Tammsaar also reminded the ambassador of the idea of the State Duma of the Russian Federation to revoke the recognition of Lithuania’s independence and threats to “denazify” and “demilitarize” other states.
The Foreign Ministry is sure that Russia is trying to use propaganda along with military force to realize imperial ambitions. For this, history is falsified in the Russian Federation.
“Such an approach inevitably fails and could be dangerous for Russia itself,” Tammsar said.
“Once again we call on Russia to immediately withdraw its troops from Ukraine, stop hostilities and respect the sovereignty and territorial integrity of Ukraine within internationally recognized borders,” he added.

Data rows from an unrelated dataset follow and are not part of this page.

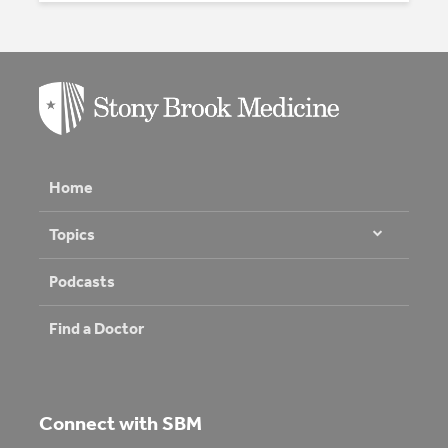
Home
Topics
Podcasts
Find a Doctor
Connect with SBM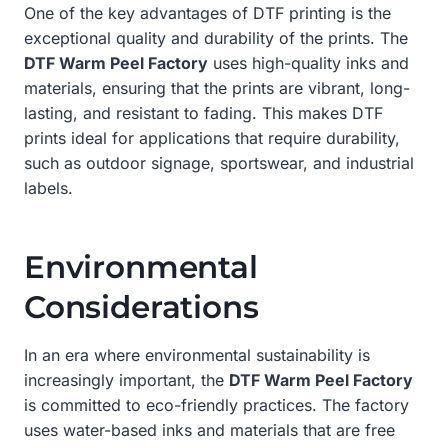
One of the key advantages of DTF printing is the
exceptional quality and durability of the prints. The
DTF Warm Peel Factory
uses high-quality inks and
materials, ensuring that the prints are vibrant, long-
lasting, and resistant to fading. This makes DTF
prints ideal for applications that require durability,
such as outdoor signage, sportswear, and industrial
labels.
Environmental
Considerations
In an era where environmental sustainability is
increasingly important, the
DTF Warm Peel Factory
is committed to eco-friendly practices. The factory
uses water-based inks and materials that are free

Russian President Vladimir Putin, on the 350th anniversary of the founder of the Russian Empire, Peter I, drew a parallel between the conquests of the Russian tsar and the Russian invasion of Ukraine, including Narva.
In particular, Putin said that Peter I went to Narva “returning it to Russia.”
“It’s the same in the western direction. This applies to Narva, his first campaign. Why did he climb there? Returned. And strengthened. , writes Eerr.ee.
Near Narva in 1700, at the very beginning of the Northern War, the Russian army suffered a serious defeat from the Swedes. However, a few years later the fortress was taken, and as a result of the war, Narva and the entire territory of modern Estonia came under the control of the Russian Empire.
In Estonia, they fear that the so-called ideology of the “Russian world” can be extended to it as a country that was part of the Russian Empire, and then the USSR.
Earlier, Estonian Prime Minister Kaja Kallas said there was no point in talking to Putin if Western countries really want him to understand that he is in isolation.